[[ EXERCISE PASSAGE, beginning ]]

Cancer Immunotherapy and Organ Inflammation

Immune checkpoint inhibitors are a class of cancer drugs designed to unleash the immune system against tumors. The trade-off is that an unleashed immune system can also attack healthy tissue, causing inflammation in virtually any organ. These reactions, called immune-related adverse events, are a defining feature of this drug class.

Skin inflammation is the most frequent, affecting up to 30 to 35% of patients treated with PD-1 inhibitors. Joint pain occurs in 5 to 16% of patients on single-drug therapy and rises to about 10.5% when two immunotherapy drugs are combined. When immunotherapy is paired with vaccine-based treatments, joint pain rates have been reported as high as 43%. Colitis (colon inflammation) and pneumonitis (lung inflammation) each occur in 1 to 5% of patients. Liver inflammation, eye inflammation, pancreas inflammation, and neurological problems have all been documented as well. Dry mouth affects 3 to 24% of patients depending on the specific drug and dose, reflecting possible salivary gland inflammation similar to Sjögren’s syndrome. Muscle pain and weakness appear in 2 to 18% of patients across various trials.

[[ EXERCISE PASSAGE, end ]]
[[ GIVEN DATA, beginning ]]

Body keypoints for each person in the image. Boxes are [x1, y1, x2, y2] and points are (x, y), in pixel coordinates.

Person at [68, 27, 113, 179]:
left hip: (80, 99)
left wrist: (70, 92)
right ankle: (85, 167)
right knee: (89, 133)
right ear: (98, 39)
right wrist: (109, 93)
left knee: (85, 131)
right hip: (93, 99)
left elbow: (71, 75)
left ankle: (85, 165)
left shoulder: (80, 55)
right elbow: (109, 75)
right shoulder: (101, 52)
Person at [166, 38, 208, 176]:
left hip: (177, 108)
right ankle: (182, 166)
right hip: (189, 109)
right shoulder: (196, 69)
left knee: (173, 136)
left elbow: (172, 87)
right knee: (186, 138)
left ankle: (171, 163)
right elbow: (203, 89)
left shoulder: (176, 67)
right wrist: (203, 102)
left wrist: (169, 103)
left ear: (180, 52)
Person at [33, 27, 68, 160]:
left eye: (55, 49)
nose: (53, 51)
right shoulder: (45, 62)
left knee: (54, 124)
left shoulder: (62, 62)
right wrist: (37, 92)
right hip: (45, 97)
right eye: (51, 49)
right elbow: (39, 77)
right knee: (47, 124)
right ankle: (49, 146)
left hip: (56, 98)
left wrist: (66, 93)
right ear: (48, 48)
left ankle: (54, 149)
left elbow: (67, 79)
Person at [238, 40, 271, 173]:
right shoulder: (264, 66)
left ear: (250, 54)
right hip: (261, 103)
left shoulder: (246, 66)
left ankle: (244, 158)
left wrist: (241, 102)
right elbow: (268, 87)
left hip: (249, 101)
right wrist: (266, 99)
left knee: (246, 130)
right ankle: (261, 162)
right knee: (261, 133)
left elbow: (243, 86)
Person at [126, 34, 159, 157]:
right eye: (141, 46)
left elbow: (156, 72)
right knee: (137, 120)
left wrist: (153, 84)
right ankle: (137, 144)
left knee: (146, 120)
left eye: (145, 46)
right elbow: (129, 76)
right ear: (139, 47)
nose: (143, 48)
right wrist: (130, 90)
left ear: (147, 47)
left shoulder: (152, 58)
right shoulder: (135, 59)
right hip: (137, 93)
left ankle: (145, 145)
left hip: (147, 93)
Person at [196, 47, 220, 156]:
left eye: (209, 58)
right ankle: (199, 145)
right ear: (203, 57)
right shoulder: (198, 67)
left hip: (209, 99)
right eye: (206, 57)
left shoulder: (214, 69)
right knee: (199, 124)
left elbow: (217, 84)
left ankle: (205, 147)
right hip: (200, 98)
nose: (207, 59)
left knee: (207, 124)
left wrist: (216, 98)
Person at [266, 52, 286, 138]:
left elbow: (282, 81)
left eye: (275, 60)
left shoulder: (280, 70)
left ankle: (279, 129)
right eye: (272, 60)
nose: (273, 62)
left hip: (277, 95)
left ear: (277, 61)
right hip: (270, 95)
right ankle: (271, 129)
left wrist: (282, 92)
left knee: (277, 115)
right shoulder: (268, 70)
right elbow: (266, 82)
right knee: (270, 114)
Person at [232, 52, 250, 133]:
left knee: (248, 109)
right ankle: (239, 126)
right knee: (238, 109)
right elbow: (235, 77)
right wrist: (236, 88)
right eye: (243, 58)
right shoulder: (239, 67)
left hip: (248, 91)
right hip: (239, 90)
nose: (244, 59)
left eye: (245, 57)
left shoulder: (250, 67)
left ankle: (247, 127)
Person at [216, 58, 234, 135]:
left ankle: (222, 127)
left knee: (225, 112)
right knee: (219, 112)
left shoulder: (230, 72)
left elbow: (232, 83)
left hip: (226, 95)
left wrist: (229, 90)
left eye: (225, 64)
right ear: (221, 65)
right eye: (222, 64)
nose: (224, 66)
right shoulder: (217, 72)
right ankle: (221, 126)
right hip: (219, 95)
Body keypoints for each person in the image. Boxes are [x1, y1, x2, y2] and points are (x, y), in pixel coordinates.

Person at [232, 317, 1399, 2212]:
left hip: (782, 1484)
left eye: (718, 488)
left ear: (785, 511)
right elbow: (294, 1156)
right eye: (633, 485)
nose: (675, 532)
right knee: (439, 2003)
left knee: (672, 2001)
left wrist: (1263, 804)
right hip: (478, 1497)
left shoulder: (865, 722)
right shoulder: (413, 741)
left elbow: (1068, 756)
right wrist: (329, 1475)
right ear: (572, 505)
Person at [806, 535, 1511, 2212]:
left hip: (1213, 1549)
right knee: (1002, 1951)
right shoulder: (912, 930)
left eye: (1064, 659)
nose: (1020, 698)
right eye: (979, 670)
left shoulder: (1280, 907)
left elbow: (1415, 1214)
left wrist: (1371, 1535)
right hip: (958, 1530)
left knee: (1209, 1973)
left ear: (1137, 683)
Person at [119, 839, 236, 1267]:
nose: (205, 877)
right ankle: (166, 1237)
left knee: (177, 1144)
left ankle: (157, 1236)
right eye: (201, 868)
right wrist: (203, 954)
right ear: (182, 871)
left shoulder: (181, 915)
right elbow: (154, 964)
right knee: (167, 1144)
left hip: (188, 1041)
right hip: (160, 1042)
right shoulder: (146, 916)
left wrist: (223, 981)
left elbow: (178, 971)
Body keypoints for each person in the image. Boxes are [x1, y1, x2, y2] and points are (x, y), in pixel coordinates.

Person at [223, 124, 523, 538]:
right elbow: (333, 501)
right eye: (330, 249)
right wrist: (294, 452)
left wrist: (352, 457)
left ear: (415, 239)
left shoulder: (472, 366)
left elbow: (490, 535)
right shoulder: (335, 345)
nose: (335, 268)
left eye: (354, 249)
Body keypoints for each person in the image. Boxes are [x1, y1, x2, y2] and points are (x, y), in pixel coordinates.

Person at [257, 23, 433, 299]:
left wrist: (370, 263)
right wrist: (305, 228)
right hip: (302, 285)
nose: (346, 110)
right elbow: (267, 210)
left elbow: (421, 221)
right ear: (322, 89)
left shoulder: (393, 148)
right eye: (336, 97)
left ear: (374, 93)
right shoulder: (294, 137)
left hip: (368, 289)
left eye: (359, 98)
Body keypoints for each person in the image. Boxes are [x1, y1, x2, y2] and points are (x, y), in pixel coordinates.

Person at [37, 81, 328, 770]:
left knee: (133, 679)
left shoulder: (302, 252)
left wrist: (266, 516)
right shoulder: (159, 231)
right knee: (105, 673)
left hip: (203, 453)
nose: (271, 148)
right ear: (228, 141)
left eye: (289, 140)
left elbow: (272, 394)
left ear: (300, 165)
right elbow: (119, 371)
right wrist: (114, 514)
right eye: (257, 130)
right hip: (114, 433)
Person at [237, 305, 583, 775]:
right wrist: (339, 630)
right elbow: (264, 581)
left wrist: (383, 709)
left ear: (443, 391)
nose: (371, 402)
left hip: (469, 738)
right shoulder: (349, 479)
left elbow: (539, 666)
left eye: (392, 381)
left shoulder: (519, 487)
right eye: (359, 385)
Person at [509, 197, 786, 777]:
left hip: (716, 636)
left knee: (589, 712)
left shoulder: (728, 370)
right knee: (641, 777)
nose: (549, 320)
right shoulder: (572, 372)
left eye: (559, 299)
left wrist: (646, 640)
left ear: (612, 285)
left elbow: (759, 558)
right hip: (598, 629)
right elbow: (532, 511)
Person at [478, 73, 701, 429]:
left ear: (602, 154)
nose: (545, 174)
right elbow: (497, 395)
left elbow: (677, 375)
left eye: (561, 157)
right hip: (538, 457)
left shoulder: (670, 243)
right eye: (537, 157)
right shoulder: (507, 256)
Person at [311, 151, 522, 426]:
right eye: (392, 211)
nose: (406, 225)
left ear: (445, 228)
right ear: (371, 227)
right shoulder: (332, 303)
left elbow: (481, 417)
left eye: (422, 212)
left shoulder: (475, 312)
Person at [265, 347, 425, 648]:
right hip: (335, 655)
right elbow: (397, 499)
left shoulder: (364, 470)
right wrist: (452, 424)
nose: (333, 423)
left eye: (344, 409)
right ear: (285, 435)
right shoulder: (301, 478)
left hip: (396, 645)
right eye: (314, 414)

[[ GIVEN DATA, end ]]

▶ **COMPLETE THE FOLLOWING**:
A - In the passage above on cancer immunotherapy, copy the text starting with "Cancer Immunotherapy and" and going on through "this drug class.".
B - Condense the paragraph of the cancer immunotherapy passage beginning "Immune checkpoint inhibitors are a class" into one or two shorter sentences that keep its main facts.

▶ **TASK-BY-TASK OUTPUTS**:
A -
Cancer Immunotherapy and Organ Inflammation

Immune checkpoint inhibitors are a class of cancer drugs designed to unleash the immune system against tumors. The trade-off is that an unleashed immune system can also attack healthy tissue, causing inflammation in virtually any organ. These reactions, called immune-related adverse events, are a defining feature of this drug class.

B - Immune checkpoint inhibitors are cancer drugs that unleash the immune system against tumors, but the unleashed immune system can also attack healthy tissue and inflame almost any organ. These reactions, called immune-related adverse events, are a defining feature of the drug class.